What is required -> Figure out the number of lines in the entries that hold the string "stroke", then give that number and nothing else.

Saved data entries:
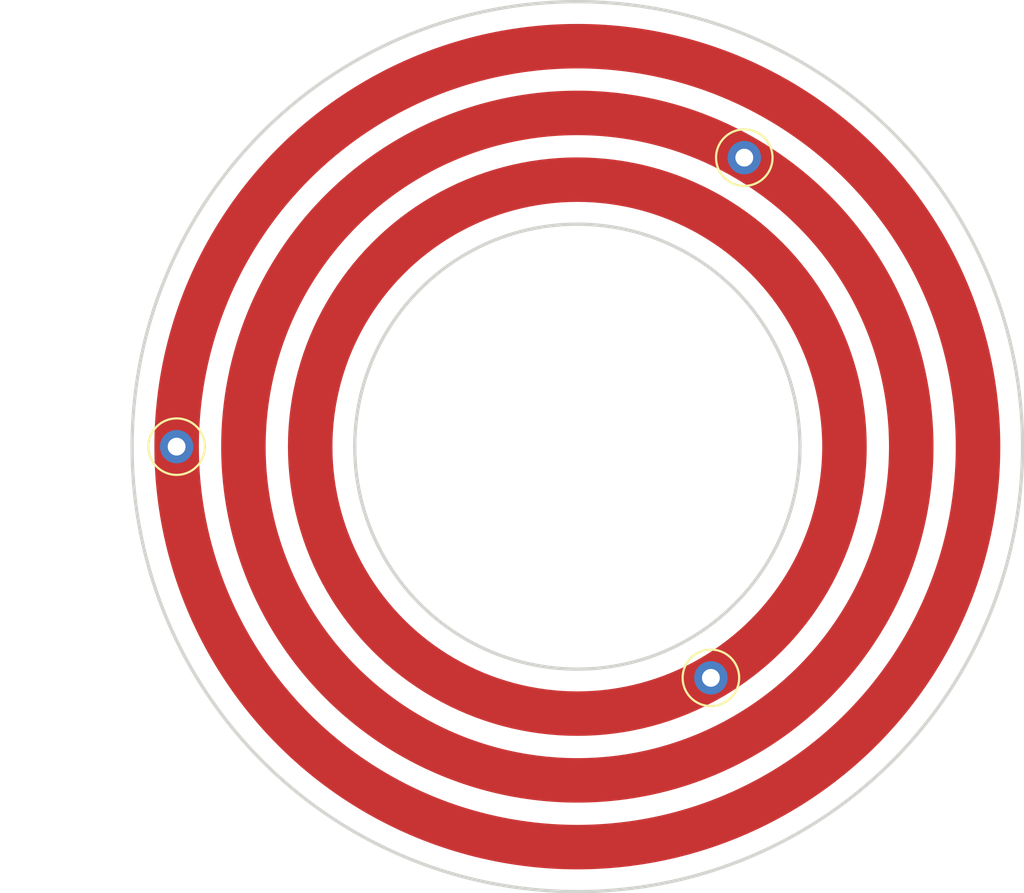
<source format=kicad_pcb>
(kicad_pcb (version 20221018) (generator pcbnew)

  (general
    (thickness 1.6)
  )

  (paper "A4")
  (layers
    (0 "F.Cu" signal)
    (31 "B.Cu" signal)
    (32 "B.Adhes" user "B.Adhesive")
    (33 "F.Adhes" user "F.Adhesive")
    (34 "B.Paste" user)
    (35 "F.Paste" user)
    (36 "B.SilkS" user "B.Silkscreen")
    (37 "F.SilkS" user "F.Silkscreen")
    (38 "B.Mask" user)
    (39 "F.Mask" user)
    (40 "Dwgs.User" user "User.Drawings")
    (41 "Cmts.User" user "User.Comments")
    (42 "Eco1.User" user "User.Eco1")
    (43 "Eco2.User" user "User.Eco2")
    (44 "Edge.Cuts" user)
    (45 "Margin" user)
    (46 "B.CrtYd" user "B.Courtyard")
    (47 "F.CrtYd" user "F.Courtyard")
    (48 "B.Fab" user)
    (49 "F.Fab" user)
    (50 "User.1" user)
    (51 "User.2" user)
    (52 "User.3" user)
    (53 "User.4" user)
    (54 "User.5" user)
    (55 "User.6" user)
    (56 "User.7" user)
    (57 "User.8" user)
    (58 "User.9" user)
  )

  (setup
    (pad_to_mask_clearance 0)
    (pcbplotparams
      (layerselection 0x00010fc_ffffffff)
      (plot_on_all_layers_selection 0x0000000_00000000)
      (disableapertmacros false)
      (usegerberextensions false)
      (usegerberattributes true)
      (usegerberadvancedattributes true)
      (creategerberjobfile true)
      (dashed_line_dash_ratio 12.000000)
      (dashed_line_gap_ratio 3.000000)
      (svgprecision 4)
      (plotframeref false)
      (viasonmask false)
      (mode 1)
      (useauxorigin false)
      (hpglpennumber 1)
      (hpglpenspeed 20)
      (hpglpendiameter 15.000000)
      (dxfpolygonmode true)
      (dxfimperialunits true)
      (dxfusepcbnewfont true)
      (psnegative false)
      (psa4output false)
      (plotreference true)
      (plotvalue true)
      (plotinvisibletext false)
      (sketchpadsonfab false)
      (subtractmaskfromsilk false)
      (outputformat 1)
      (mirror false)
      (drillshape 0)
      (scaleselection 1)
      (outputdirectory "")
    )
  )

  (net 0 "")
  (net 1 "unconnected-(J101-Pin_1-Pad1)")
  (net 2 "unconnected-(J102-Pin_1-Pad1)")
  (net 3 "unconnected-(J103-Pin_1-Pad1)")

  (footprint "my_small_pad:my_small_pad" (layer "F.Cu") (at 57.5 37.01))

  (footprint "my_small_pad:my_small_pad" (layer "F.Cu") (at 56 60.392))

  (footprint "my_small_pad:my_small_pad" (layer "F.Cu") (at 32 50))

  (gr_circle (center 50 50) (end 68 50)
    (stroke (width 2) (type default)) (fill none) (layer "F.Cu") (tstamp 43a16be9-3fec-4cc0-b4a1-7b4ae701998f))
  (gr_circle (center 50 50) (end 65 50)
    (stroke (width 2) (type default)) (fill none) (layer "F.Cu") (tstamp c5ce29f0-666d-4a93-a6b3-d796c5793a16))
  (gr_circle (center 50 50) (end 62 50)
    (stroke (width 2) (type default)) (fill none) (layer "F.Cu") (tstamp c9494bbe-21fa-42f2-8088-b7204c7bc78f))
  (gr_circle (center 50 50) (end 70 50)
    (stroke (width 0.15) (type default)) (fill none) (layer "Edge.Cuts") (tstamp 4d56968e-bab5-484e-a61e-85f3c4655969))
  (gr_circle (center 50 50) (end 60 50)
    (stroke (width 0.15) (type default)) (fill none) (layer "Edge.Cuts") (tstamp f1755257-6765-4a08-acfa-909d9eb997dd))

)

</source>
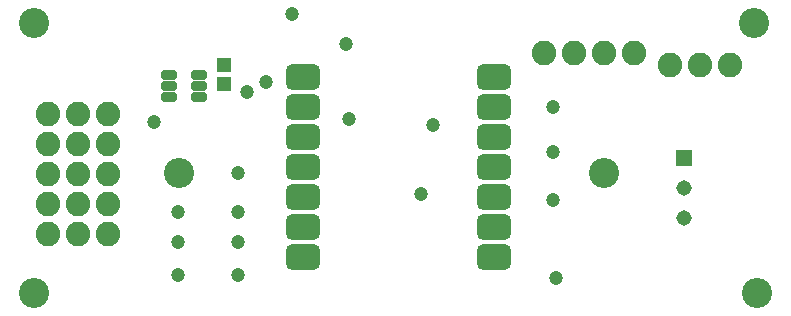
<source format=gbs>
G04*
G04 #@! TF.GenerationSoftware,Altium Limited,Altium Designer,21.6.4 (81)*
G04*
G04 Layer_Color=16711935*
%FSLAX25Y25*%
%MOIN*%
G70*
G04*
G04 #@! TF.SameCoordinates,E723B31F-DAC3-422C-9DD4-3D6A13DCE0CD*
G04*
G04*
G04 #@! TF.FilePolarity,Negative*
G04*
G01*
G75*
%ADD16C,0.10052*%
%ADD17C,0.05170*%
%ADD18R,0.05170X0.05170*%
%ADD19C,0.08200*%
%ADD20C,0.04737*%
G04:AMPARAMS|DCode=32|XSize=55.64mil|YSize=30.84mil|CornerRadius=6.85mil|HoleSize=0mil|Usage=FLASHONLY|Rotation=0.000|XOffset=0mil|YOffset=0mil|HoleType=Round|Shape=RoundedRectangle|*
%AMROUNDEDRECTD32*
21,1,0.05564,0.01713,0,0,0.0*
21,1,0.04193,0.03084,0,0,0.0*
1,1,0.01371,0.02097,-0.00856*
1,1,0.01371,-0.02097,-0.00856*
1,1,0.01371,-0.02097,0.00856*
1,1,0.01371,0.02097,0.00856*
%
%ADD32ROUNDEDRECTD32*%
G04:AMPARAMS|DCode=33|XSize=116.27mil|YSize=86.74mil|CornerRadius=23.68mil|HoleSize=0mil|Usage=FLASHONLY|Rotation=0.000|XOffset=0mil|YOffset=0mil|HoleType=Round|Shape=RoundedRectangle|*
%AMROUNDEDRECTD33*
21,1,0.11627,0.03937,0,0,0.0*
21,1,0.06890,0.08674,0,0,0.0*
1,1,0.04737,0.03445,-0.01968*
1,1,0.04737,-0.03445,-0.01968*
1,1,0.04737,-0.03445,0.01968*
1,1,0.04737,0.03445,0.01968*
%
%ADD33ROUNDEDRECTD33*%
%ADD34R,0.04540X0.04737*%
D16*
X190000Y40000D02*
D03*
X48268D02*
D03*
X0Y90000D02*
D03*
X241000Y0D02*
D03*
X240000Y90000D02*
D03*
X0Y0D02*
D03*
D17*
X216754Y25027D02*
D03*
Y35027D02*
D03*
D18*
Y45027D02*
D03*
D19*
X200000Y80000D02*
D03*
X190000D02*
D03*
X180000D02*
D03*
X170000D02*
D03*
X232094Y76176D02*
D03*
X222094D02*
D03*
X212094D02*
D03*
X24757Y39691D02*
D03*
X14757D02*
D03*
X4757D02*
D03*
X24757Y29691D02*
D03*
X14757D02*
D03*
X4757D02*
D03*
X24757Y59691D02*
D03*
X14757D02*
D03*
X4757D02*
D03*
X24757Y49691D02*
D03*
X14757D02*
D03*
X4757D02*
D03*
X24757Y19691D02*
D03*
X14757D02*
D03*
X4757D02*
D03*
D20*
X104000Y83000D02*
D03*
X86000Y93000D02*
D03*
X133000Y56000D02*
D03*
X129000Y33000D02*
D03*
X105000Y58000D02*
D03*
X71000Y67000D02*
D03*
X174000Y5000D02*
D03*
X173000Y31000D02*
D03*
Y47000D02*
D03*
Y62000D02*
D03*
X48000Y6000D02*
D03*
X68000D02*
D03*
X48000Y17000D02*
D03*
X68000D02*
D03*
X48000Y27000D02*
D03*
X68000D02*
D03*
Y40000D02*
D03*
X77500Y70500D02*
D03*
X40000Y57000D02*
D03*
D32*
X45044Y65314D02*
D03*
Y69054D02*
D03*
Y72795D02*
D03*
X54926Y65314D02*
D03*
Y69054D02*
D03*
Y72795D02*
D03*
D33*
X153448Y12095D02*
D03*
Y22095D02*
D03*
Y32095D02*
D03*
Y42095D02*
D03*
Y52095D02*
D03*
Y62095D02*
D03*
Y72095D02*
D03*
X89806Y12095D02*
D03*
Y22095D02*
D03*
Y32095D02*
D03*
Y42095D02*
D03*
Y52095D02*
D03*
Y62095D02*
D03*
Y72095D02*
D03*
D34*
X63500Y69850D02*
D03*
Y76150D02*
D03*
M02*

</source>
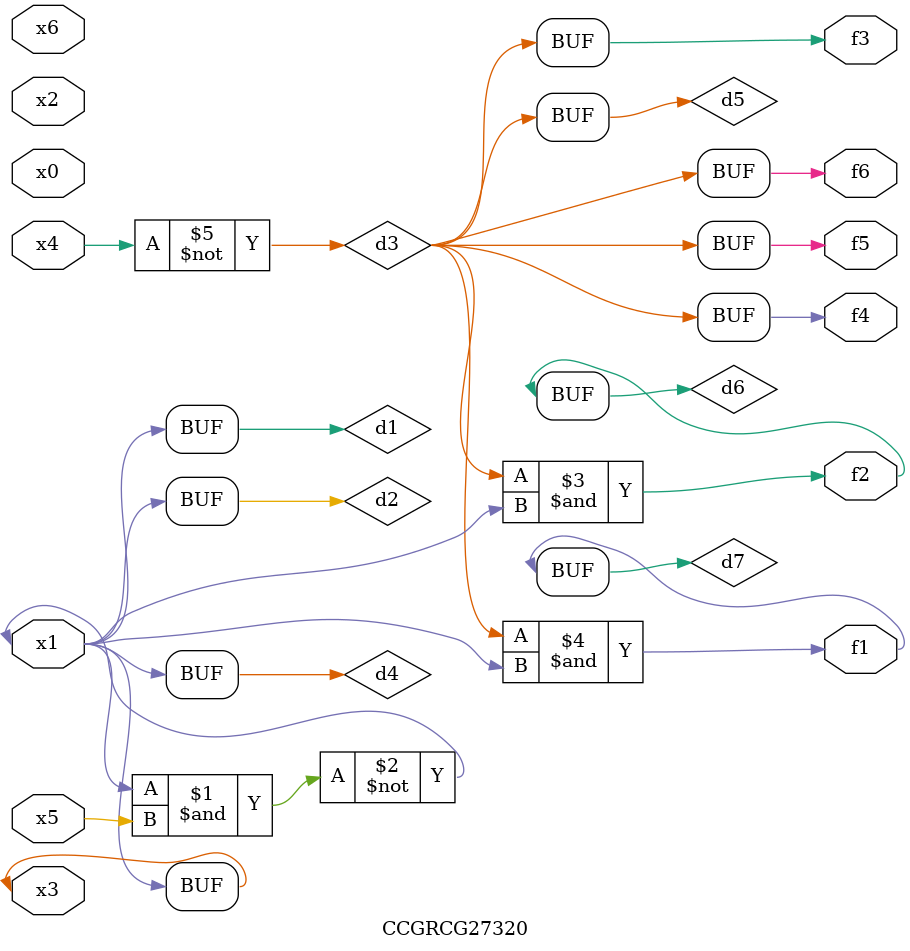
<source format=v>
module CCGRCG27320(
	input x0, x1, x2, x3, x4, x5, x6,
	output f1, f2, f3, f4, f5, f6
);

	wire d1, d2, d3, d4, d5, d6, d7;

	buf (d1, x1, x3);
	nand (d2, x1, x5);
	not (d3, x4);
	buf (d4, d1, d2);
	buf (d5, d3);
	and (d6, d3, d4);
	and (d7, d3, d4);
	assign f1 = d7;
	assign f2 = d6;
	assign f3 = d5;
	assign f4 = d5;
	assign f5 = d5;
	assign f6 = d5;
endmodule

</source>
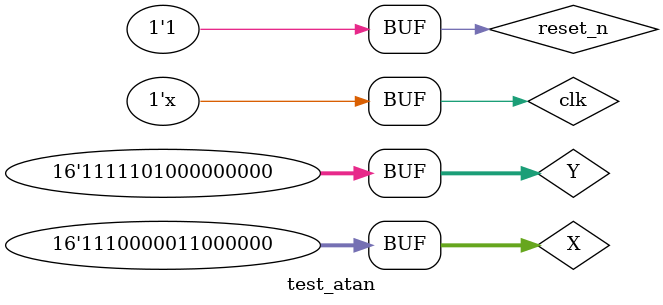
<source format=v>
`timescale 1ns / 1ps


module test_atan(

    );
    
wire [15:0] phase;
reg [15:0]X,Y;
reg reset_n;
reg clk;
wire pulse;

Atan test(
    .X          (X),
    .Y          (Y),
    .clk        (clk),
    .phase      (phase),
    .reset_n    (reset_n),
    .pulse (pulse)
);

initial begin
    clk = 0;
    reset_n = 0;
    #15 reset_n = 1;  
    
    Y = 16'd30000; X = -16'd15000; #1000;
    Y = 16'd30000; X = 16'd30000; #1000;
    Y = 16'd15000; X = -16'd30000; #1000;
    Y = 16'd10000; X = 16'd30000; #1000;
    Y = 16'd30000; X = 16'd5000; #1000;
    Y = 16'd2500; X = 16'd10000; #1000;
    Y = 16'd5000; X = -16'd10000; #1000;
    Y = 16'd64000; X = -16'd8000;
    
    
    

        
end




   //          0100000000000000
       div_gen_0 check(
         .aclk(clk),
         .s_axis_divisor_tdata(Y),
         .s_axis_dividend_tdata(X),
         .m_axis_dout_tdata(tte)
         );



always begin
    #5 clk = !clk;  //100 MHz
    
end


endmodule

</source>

Solution to this exercise -> 5